Stored items:
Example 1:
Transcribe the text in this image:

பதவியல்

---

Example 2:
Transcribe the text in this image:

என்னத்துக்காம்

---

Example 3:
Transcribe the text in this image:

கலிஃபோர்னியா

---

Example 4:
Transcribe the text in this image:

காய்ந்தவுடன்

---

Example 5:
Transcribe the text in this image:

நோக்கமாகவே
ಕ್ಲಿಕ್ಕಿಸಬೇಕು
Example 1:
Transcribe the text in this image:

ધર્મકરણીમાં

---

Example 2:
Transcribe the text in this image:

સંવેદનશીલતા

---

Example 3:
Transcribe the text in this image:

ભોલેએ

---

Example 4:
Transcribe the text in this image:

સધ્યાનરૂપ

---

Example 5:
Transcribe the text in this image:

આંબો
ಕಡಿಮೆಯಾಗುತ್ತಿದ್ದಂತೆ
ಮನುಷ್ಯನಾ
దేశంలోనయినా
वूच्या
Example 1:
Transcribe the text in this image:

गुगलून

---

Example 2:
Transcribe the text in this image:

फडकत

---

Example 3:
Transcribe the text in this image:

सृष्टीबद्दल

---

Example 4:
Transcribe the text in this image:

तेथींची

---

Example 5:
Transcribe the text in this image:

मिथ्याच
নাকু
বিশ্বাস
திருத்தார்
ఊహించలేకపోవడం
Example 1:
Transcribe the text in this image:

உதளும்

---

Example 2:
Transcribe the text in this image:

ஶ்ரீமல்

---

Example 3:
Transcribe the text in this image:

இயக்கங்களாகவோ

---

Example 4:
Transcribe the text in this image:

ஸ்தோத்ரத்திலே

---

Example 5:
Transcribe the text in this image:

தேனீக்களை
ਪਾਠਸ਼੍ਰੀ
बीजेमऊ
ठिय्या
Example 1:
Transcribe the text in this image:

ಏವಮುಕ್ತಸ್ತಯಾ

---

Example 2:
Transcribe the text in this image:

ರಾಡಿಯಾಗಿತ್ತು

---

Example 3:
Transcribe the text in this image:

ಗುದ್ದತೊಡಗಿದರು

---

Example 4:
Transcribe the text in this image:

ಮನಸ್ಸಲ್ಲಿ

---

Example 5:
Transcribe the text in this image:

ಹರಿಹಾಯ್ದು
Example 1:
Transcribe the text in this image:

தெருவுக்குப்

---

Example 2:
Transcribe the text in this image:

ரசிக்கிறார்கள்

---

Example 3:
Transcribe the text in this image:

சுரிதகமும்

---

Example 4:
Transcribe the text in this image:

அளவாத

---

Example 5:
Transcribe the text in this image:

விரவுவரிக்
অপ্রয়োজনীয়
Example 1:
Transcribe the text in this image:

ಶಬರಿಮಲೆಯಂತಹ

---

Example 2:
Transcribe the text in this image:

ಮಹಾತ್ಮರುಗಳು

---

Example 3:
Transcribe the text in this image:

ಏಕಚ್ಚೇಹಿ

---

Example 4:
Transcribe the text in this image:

# Task details:
Could you type out every entry again exactly as it stands?

# Answer section:
Example 1:
Transcribe the text in this image:

பதவியல்

---

Example 2:
Transcribe the text in this image:

என்னத்துக்காம்

---

Example 3:
Transcribe the text in this image:

கலிஃபோர்னியா

---

Example 4:
Transcribe the text in this image:

காய்ந்தவுடன்

---

Example 5:
Transcribe the text in this image:

நோக்கமாகவே
ಕ್ಲಿಕ್ಕಿಸಬೇಕು
Example 1:
Transcribe the text in this image:

ધર્મકરણીમાં

---

Example 2:
Transcribe the text in this image:

સંવેદનશીલતા

---

Example 3:
Transcribe the text in this image:

ભોલેએ

---

Example 4:
Transcribe the text in this image:

સધ્યાનરૂપ

---

Example 5:
Transcribe the text in this image:

આંબો
ಕಡಿಮೆಯಾಗುತ್ತಿದ್ದಂತೆ
ಮನುಷ್ಯನಾ
దేశంలోనయినా
वूच्या
Example 1:
Transcribe the text in this image:

गुगलून

---

Example 2:
Transcribe the text in this image:

फडकत

---

Example 3:
Transcribe the text in this image:

सृष्टीबद्दल

---

Example 4:
Transcribe the text in this image:

तेथींची

---

Example 5:
Transcribe the text in this image:

मिथ्याच
নাকু
বিশ্বাস
திருத்தார்
ఊహించలేకపోవడం
Example 1:
Transcribe the text in this image:

உதளும்

---

Example 2:
Transcribe the text in this image:

ஶ்ரீமல்

---

Example 3:
Transcribe the text in this image:

இயக்கங்களாகவோ

---

Example 4:
Transcribe the text in this image:

ஸ்தோத்ரத்திலே

---

Example 5:
Transcribe the text in this image:

தேனீக்களை
ਪਾਠਸ਼੍ਰੀ
बीजेमऊ
ठिय्या
Example 1:
Transcribe the text in this image:

ಏವಮುಕ್ತಸ್ತಯಾ

---

Example 2:
Transcribe the text in this image:

ರಾಡಿಯಾಗಿತ್ತು

---

Example 3:
Transcribe the text in this image:

ಗುದ್ದತೊಡಗಿದರು

---

Example 4:
Transcribe the text in this image:

ಮನಸ್ಸಲ್ಲಿ

---

Example 5:
Transcribe the text in this image:

ಹರಿಹಾಯ್ದು
Example 1:
Transcribe the text in this image:

தெருவுக்குப்

---

Example 2:
Transcribe the text in this image:

ரசிக்கிறார்கள்

---

Example 3:
Transcribe the text in this image:

சுரிதகமும்

---

Example 4:
Transcribe the text in this image:

அளவாத

---

Example 5:
Transcribe the text in this image:

விரவுவரிக்
অপ্রয়োজনীয়
Example 1:
Transcribe the text in this image:

ಶಬರಿಮಲೆಯಂತಹ

---

Example 2:
Transcribe the text in this image:

ಮಹಾತ್ಮರುಗಳು

---

Example 3:
Transcribe the text in this image:

ಏಕಚ್ಚೇಹಿ

---

Example 4:
Transcribe the text in this image:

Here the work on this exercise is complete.